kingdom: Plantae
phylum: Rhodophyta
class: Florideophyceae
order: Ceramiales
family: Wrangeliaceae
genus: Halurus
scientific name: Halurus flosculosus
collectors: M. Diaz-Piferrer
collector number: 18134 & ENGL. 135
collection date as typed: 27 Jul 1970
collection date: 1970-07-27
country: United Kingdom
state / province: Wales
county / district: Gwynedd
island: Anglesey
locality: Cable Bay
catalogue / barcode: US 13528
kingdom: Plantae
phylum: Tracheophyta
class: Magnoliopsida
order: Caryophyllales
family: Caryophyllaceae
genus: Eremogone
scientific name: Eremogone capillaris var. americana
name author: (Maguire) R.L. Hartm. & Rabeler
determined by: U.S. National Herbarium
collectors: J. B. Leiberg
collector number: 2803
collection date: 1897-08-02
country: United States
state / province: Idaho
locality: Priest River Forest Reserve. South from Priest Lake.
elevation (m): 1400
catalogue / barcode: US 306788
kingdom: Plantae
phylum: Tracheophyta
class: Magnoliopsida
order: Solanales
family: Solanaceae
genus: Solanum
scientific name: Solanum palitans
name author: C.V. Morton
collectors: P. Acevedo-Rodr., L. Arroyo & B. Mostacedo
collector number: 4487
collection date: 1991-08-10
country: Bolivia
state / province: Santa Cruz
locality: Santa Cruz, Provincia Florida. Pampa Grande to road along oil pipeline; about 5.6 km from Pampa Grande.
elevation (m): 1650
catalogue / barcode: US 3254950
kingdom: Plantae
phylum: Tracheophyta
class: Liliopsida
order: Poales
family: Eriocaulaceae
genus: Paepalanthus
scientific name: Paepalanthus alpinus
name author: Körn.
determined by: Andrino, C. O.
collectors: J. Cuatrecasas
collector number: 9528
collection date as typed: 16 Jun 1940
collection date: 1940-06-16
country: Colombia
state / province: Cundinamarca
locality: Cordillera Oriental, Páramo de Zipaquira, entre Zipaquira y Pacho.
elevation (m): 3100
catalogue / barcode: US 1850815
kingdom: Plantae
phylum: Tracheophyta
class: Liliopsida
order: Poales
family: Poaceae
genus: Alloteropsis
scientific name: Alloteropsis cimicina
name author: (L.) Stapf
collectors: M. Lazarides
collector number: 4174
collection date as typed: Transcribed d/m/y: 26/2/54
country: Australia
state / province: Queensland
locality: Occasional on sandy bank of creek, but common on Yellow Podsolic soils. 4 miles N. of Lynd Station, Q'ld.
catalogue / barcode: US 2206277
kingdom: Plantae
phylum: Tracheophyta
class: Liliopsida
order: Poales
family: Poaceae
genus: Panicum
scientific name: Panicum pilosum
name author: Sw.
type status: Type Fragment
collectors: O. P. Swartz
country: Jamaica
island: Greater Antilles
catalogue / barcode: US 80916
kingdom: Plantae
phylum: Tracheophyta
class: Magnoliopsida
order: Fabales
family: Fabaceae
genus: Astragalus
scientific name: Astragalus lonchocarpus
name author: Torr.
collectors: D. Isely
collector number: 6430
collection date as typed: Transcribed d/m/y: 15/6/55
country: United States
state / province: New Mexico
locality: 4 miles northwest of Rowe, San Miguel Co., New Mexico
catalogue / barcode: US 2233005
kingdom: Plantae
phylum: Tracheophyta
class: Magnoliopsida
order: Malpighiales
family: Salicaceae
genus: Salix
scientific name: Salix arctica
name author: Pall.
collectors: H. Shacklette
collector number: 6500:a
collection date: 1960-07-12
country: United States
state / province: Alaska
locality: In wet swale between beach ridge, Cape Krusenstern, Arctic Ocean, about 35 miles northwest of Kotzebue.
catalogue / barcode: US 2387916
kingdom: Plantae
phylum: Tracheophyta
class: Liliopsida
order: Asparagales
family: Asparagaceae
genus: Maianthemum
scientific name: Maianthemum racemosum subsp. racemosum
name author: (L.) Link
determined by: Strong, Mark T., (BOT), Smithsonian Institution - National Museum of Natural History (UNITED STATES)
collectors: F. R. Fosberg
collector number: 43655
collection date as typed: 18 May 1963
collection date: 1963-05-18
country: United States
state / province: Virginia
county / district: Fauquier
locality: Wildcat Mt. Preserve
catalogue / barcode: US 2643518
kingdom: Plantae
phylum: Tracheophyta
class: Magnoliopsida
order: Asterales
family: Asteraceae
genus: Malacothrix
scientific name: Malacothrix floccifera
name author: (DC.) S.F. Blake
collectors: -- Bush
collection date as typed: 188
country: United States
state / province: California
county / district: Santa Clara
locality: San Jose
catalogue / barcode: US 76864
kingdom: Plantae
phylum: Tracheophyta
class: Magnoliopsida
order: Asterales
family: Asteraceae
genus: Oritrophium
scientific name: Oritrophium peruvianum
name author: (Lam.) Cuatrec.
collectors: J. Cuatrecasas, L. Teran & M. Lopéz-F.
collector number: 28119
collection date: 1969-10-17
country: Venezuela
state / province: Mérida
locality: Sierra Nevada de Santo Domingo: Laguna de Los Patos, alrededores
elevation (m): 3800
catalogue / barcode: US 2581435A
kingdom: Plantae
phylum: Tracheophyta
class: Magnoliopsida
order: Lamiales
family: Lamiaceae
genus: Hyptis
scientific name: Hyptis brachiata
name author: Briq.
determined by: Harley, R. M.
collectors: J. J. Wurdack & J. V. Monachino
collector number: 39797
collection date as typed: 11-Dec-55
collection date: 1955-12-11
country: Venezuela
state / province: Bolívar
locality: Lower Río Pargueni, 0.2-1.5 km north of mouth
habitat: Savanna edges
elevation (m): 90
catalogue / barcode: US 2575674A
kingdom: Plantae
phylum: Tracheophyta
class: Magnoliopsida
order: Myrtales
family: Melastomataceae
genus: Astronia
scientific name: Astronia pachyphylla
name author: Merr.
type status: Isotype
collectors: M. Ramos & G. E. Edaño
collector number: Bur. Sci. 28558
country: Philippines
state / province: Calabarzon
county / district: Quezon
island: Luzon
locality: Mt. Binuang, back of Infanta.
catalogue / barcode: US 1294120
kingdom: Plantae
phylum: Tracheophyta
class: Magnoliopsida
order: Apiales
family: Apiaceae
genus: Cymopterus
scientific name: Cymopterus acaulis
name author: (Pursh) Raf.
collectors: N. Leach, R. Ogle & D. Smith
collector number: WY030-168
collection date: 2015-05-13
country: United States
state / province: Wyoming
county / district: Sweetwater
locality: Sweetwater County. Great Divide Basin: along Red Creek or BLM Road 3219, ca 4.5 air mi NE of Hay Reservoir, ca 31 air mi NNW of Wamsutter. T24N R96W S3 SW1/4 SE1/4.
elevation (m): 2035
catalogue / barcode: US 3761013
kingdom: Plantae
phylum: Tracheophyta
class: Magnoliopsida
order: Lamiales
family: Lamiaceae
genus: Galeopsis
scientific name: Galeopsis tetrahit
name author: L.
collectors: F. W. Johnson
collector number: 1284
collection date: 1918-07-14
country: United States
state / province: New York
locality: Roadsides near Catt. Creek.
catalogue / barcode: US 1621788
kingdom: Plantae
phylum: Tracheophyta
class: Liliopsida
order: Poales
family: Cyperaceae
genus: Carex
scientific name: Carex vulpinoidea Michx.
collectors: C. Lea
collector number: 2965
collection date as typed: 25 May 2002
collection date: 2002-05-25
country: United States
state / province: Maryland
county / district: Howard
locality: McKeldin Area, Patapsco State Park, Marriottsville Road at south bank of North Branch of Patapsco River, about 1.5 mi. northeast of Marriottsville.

# TASK GOAL
Recast every row above as a two-column CSV with the headers field and value, one line per row, putting the row's text under field and its answer under value. Enclose each entry in double quotes and replace any line breaks with spaces.

# ANSWER
field,value
"kingdom:","Plantae"
"phylum:","Rhodophyta"
"class:","Florideophyceae"
"order:","Ceramiales"
"family:","Wrangeliaceae"
"genus:","Halurus"
"scientific name:","Halurus flosculosus"
"collectors:","M. Diaz-Piferrer"
"collector number:","18134 & ENGL. 135"
"collection date as typed:","27 Jul 1970"
"collection date:","1970-07-27"
"country:","United Kingdom"
"state / province:","Wales"
"county / district:","Gwynedd"
"island:","Anglesey"
"locality:","Cable Bay"
"catalogue / barcode:","US 13528"
"kingdom:","Plantae"
"phylum:","Tracheophyta"
"class:","Magnoliopsida"
"order:","Caryophyllales"
"family:","Caryophyllaceae"
"genus:","Eremogone"
"scientific name:","Eremogone capillaris var. americana"
"name author:","(Maguire) R.L. Hartm. & Rabeler"
"determined by:","U.S. National Herbarium"
"collectors:","J. B. Leiberg"
"collector number:","2803"
"collection date:","1897-08-02"
"country:","United States"
"state / province:","Idaho"
"locality:","Priest River Forest Reserve. South from Priest Lake."
"elevation (m):","1400"
"catalogue / barcode:","US 306788"
"kingdom:","Plantae"
"phylum:","Tracheophyta"
"class:","Magnoliopsida"
"order:","Solanales"
"family:","Solanaceae"
"genus:","Solanum"
"scientific name:","Solanum palitans"
"name author:","C.V. Morton"
"collectors:","P. Acevedo-Rodr., L. Arroyo & B. Mostacedo"
"collector number:","4487"
"collection date:","1991-08-10"
"country:","Bolivia"
"state / province:","Santa Cruz"
"locality:","Santa Cruz, Provincia Florida. Pampa Grande to road along oil pipeline; about 5.6 km from Pampa Grande."
"elevation (m):","1650"
"catalogue / barcode:","US 3254950"
"kingdom:","Plantae"
"phylum:","Tracheophyta"
"class:","Liliopsida"
"order:","Poales"
"family:","Eriocaulaceae"
"genus:","Paepalanthus"
"scientific name:","Paepalanthus alpinus"
"name author:","Körn."
"determined by:","Andrino, C. O."
"collectors:","J. Cuatrecasas"
"collector number:","9528"
"collection date as typed:","16 Jun 1940"
"collection date:","1940-06-16"
"country:","Colombia"
"state / province:","Cundinamarca"
"locality:","Cordillera Oriental, Páramo de Zipaquira, entre Zipaquira y Pacho."
"elevation (m):","3100"
"catalogue / barcode:","US 1850815"
"kingdom:","Plantae"
"phylum:","Tracheophyta"
"class:","Liliopsida"
"order:","Poales"
"family:","Poaceae"
"genus:","Alloteropsis"
"scientific name:","Alloteropsis cimicina"
"name author:","(L.) Stapf"
"collectors:","M. Lazarides"
"collector number:","4174"
"collection date as typed:","Transcribed d/m/y: 26/2/54"
"country:","Australia"
"state / province:","Queensland"
"locality:","Occasional on sandy bank of creek, but common on Yellow Podsolic soils. 4 miles N. of Lynd Station, Q'ld."
"catalogue / barcode:","US 2206277"
"kingdom:","Plantae"
"phylum:","Tracheophyta"
"class:","Liliopsida"
"order:","Poales"
"family:","Poaceae"
"genus:","Panicum"
"scientific name:","Panicum pilosum"
"name author:","Sw."
"type status:","Type Fragment"
"collectors:","O. P. Swartz"
"country:","Jamaica"
"island:","Greater Antilles"
"catalogue / barcode:","US 80916"
"kingdom:","Plantae"
"phylum:","Tracheophyta"
"class:","Magnoliopsida"
"order:","Fabales"
"family:","Fabaceae"
"genus:","Astragalus"
"scientific name:","Astragalus lonchocarpus"
"name author:","Torr."
"collectors:","D. Isely"
"collector number:","6430"
"collection date as typed:","Transcribed d/m/y: 15/6/55"
"country:","United States"
"state / province:","New Mexico"
"locality:","4 miles northwest of Rowe, San Miguel Co., New Mexico"
"catalogue / barcode:","US 2233005"
"kingdom:","Plantae"
"phylum:","Tracheophyta"
"class:","Magnoliopsida"
"order:","Malpighiales"
"family:","Salicaceae"
"genus:","Salix"
"scientific name:","Salix arctica"
"name author:","Pall."
"collectors:","H. Shacklette"
"collector number:","6500:a"
"collection date:","1960-07-12"
"country:","United States"
"state / province:","Alaska"
"locality:","In wet swale between beach ridge, Cape Krusenstern, Arctic Ocean, about 35 miles northwest of Kotzebue."
"catalogue / barcode:","US 2387916"
"kingdom:","Plantae"
"phylum:","Tracheophyta"
"class:","Liliopsida"
"order:","Asparagales"
"family:","Asparagaceae"
"genus:","Maianthemum"
"scientific name:","Maianthemum racemosum subsp. racemosum"
"name author:","(L.) Link"
"determined by:","Strong, Mark T., (BOT), Smithsonian Institution - National Museum of Natural History (UNITED STATES)"
"collectors:","F. R. Fosberg"
"collector number:","43655"
"collection date as typed:","18 May 1963"
"collection date:","1963-05-18"
"country:","United States"
"state / province:","Virginia"
"county / district:","Fauquier"
"locality:","Wildcat Mt. Preserve"
"catalogue / barcode:","US 2643518"
"kingdom:","Plantae"
"phylum:","Tracheophyta"
"class:","Magnoliopsida"
"order:","Asterales"
"family:","Asteraceae"
"genus:","Malacothrix"
"scientific name:","Malacothrix floccifera"
"name author:","(DC.) S.F. Blake"
"collectors:","-- Bush"
"collection date as typed:","188"
"country:","United States"
"state / province:","California"
"county / district:","Santa Clara"
"locality:","San Jose"
"catalogue / barcode:","US 76864"
"kingdom:","Plantae"
"phylum:","Tracheophyta"
"class:","Magnoliopsida"
"order:","Asterales"
"family:","Asteraceae"
"genus:","Oritrophium"
"scientific name:","Oritrophium peruvianum"
"name author:","(Lam.) Cuatrec."
"collectors:","J. Cuatrecasas, L. Teran & M. Lopéz-F."
"collector number:","28119"
"collection date:","1969-10-17"
"country:","Venezuela"
"state / province:","Mérida"
"locality:","Sierra Nevada de Santo Domingo: Laguna de Los Patos, alrededores"
"elevation (m):","3800"
"catalogue / barcode:","US 2581435A"
"kingdom:","Plantae"
"phylum:","Tracheophyta"
"class:","Magnoliopsida"
"order:","Lamiales"
"family:","Lamiaceae"
"genus:","Hyptis"
"scientific name:","Hyptis brachiata"
"name author:","Briq."
"determined by:","Harley, R. M."
"collectors:","J. J. Wurdack & J. V. Monachino"
"collector number:","39797"
"collection date as typed:","11-Dec-55"
"collection date:","1955-12-11"
"country:","Venezuela"
"state / province:","Bolívar"
"locality:","Lower Río Pargueni, 0.2-1.5 km north of mouth"
"habitat:","Savanna edges"
"elevation (m):","90"
"catalogue / barcode:","US 2575674A"
"kingdom:","Plantae"
"phylum:","Tracheophyta"
"class:","Magnoliopsida"
"order:","Myrtales"
"family:","Melastomataceae"
"genus:","Astronia"
"scientific name:","Astronia pachyphylla"
"name author:","Merr."
"type status:","Isotype"
"collectors:","M. Ramos & G. E. Edaño"
"collector number:","Bur. Sci. 28558"
"country:","Philippines"
"state / province:","Calabarzon"
"county / district:","Quezon"
"island:","Luzon"
"locality:","Mt. Binuang, back of Infanta."
"catalogue / barcode:","US 1294120"
"kingdom:","Plantae"
"phylum:","Tracheophyta"
"class:","Magnoliopsida"
"order:","Apiales"
"family:","Apiaceae"
"genus:","Cymopterus"
"scientific name:","Cymopterus acaulis"
"name author:","(Pursh) Raf."
"collectors:","N. Leach, R. Ogle & D. Smith"
"collector number:","WY030-168"
"collection date:","2015-05-13"
"country:","United States"
"state / province:","Wyoming"
"county / district:","Sweetwater"
"locality:","Sweetwater County. Great Divide Basin: along Red Creek or BLM Road 3219, ca 4.5 air mi NE of Hay Reservoir, ca 31 air mi NNW of Wamsutter. T24N R96W S3 SW1/4 SE1/4."
"elevation (m):","2035"
"catalogue / barcode:","US 3761013"
"kingdom:","Plantae"
"phylum:","Tracheophyta"
"class:","Magnoliopsida"
"order:","Lamiales"
"family:","Lamiaceae"
"genus:","Galeopsis"
"scientific name:","Galeopsis tetrahit"
"name author:","L."
"collectors:","F. W. Johnson"
"collector number:","1284"
"collection date:","1918-07-14"
"country:","United States"
"state / province:","New York"
"locality:","Roadsides near Catt. Creek."
"catalogue / barcode:","US 1621788"
"kingdom:","Plantae"
"phylum:","Tracheophyta"
"class:","Liliopsida"
"order:","Poales"
"family:","Cyperaceae"
"genus:","Carex"
"scientific name:","Carex vulpinoidea Michx."
"collectors:","C. Lea"
"collector number:","2965"
"collection date as typed:","25 May 2002"
"collection date:","2002-05-25"
"country:","United States"
"state / province:","Maryland"
"county / district:","Howard"
"locality:","McKeldin Area, Patapsco State Park, Marriottsville Road at south bank of North Branch of Patapsco River, about 1.5 mi. northeast of Marriottsville."